FIDO is probably adding here in very small dribs and drabs possibly using their interest payments to add. Makes good sense if you have a truly long perspective. If I were short I would buy now why you still can get some shares for under 10 dollars as long as you don't need more than 100,000 or so. Think about it, you are really in the money on paper and the product is for sale but the shelves are empty...
"FIDO buys and pps goes nowhere. Make of it what you will."
if, IF, the buy-lend-out-to-shorts-who-sell scenario is correct, then: shorts sell and the pps goes nowhere during that same go nowhere period you reference. that's what i make out of that possible scenario.
IJ, you beat me to it. the guy responded with the following which has that private options transaction bit in it. no, i'm not vouching for the accuracy of either of you on that, i had no idea of that availability before and i have no idea how it all works now. regards
Re: Q1 institutional holdings
by: nice_guy_with_an_mba (M/Research Triangle Park, NC)
Long-Term Sentiment: Strong Sell 05/17/05 11:25 am
Msg: 34610 of 34611
<< i myself am not sure he's right as he also questions the ability of mutual funds to have short positions which i believe is incorrect. >>
If you're really interested in researching this matter, all you have to do is to find the Fidelity fund that holds OCA and look at the prospectus for that fund.
When you do so, I'd bet that there are two provisions that will surprise you.

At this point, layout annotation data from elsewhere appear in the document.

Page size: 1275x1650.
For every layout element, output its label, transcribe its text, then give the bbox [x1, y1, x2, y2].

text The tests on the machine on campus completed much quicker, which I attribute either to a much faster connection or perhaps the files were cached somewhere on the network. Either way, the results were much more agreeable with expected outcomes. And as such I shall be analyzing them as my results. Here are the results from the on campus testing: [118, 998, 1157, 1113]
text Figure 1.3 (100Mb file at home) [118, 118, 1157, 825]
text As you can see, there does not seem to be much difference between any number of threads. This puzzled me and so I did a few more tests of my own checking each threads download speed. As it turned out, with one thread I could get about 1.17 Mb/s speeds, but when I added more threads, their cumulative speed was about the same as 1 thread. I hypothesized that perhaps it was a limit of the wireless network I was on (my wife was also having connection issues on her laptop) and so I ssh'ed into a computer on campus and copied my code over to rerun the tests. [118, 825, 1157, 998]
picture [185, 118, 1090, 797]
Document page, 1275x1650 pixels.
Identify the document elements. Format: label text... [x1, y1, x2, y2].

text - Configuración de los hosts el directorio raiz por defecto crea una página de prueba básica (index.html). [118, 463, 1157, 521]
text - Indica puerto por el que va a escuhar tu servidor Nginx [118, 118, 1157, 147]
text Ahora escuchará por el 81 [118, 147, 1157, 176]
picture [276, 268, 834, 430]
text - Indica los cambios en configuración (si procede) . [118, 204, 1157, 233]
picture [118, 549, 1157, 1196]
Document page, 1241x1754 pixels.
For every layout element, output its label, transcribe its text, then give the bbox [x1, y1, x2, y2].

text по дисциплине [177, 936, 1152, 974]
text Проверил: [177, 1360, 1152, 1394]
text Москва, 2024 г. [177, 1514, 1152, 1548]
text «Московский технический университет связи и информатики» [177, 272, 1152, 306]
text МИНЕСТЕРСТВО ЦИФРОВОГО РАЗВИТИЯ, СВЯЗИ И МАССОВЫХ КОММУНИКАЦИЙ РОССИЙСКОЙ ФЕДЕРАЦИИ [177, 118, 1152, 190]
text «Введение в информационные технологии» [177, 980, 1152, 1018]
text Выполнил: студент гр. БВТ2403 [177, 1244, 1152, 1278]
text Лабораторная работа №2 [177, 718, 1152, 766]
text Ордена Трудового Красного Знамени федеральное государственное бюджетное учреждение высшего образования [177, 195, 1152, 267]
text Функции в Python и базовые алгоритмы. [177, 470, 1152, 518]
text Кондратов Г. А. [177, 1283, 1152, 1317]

(1) The fund will have the ability to engage in securities lending practices, meaning they can lend the OCA shares out to short sellers for a fee, which Fidelity does all the time and which is a major profit center for Fidelity; and,
(2) The fund will have the ability to hedge its equity positions, either through the purchase or sale of put or call options and/or other derivatives.
Fidelity generates so much business for the folks on Wall Street that if they want to have a broker create unlisted call or put options for OCA, all they have to do is make a phone call and the brokers are more than willing to accommodate them. And yes, it's all perfectly legal, too.
Like I said before, if Fidelity really liked OCA, they'd own 10x or 50x or 100x more OCA stock than they're holding now.